阿波三山(日峰、中津峰、津峯山)の真ん中に位置する中津峰は、地元の人たちに親しまれ、多くの登山者を受け入れている。八多五滝登山口には、湿潤な大気が漂う。苔が岩を覆い、多種多様なシダ類が繁茂する。深く落差の大きい谷だが、水の流れは優しく静かだ。必然的にそこに現れる滝は、女性的なイメージを帯びる。雄鴨の滝、雌鴨の滝、御来迎の滝、布引の滝、蔵の滝、そして名もない滝が岩盤を優しく撫でていく。
道は渓谷を離れ、植林と自然林を繰り返しながら、標高を上げていく。杉林の向こうが明るくなり、丹念に積み上げられた石垣が見えた。石垣に開けられた低い門をくぐると、星神を祀る天津神社が姿を現す。日峰は太陽神、津峯山は月神を祀る。自然を畏怖し、偶像を崇拝しない、素朴で純粋な信仰を垣間見る。
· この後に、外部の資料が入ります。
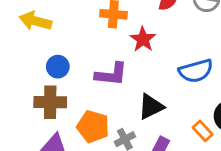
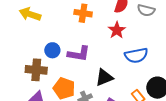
red star: (143, 39) -> (117, 30), moved
blue circle: (58, 67) -> (52, 50), moved

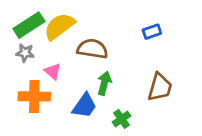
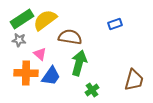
green arrow: (104, 83) -> (79, 63), size x1.4
brown trapezoid: (160, 87) -> (134, 80), moved
blue trapezoid: (84, 106) -> (51, 76), moved

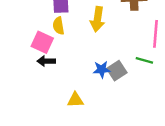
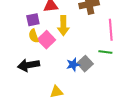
pink square: (42, 42) -> (46, 40), moved, turned 30
black arrow: (46, 61) -> (29, 65), size x1.5

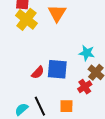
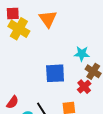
red semicircle: (38, 72) -> (13, 102), moved

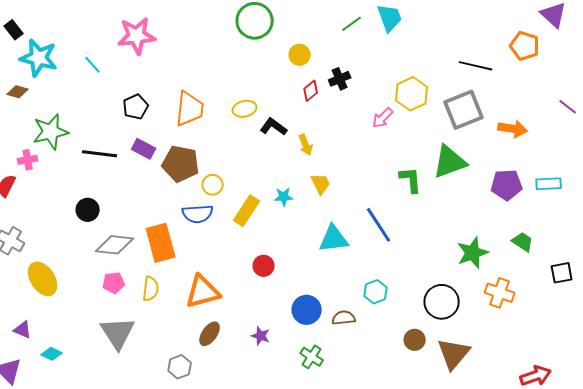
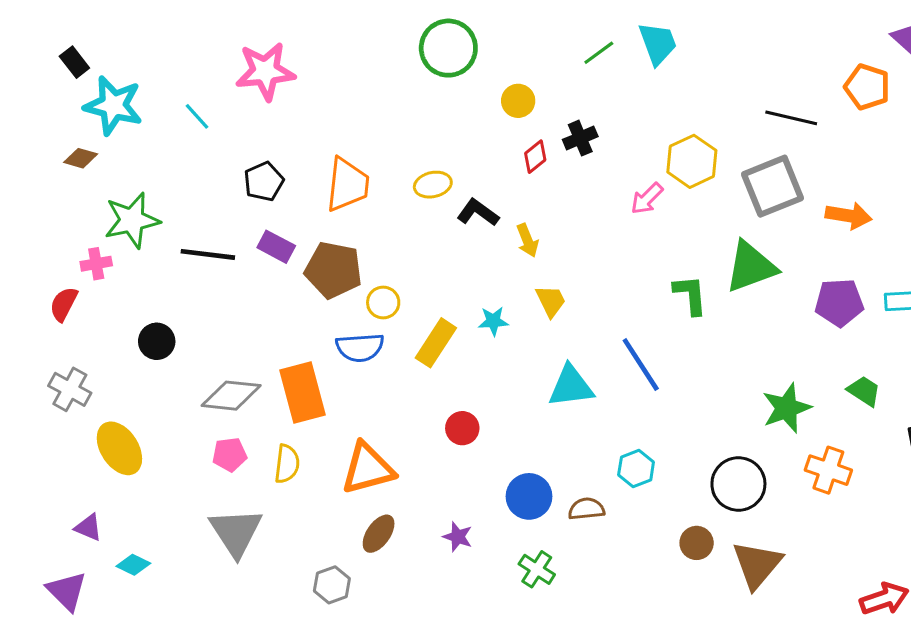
black circle: (88, 210) -> (157, 341), moved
山頂は神社の裏手にある。西に13基の風車がまわる轆轤山を前景に、薄らと雪を纏う高丸山、雲早山などのスーパー林道付近の山が、立ち並ぶ。南の眼下に勝浦川、奥には太龍寺ロープウェイの支柱。東に那賀川が、平野部を貫き、海へと注ぐ。柔らかな日差しの下で、全ての風景が穏やかに輝く。
下山は北へ続く道に向かう。なだらかな尾根が僅かに東へ振れると、傾斜は急になる。清浄な空気の中に、爽やかな線香の香りが漂い始める。突然森が開けて、豪壮な寺が目の前に現れた。如意輪寺だ。
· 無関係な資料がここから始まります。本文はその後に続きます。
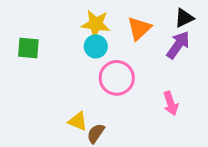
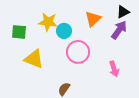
yellow star: (96, 24) -> (48, 22), moved
yellow triangle: (78, 121) -> (34, 59), moved, size x1.5

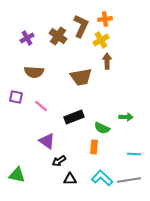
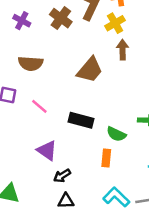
purple cross: (27, 38) -> (22, 21), turned -32
brown trapezoid: (81, 77) -> (90, 70), turned -40
black rectangle: (74, 117) -> (81, 120), turned 36
black triangle: (70, 179) -> (66, 201), moved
本尊である木造の如意輪観音座像は鎌倉時代に作られ、国指定重要文化財に指定されている。そして、火除けの観音様として信仰されている。また、阿波人形浄瑠璃の人形師、天狗久の作品も奉納されている。寺のご住職が、穏やかな表情でその歴史を物語ってくれた。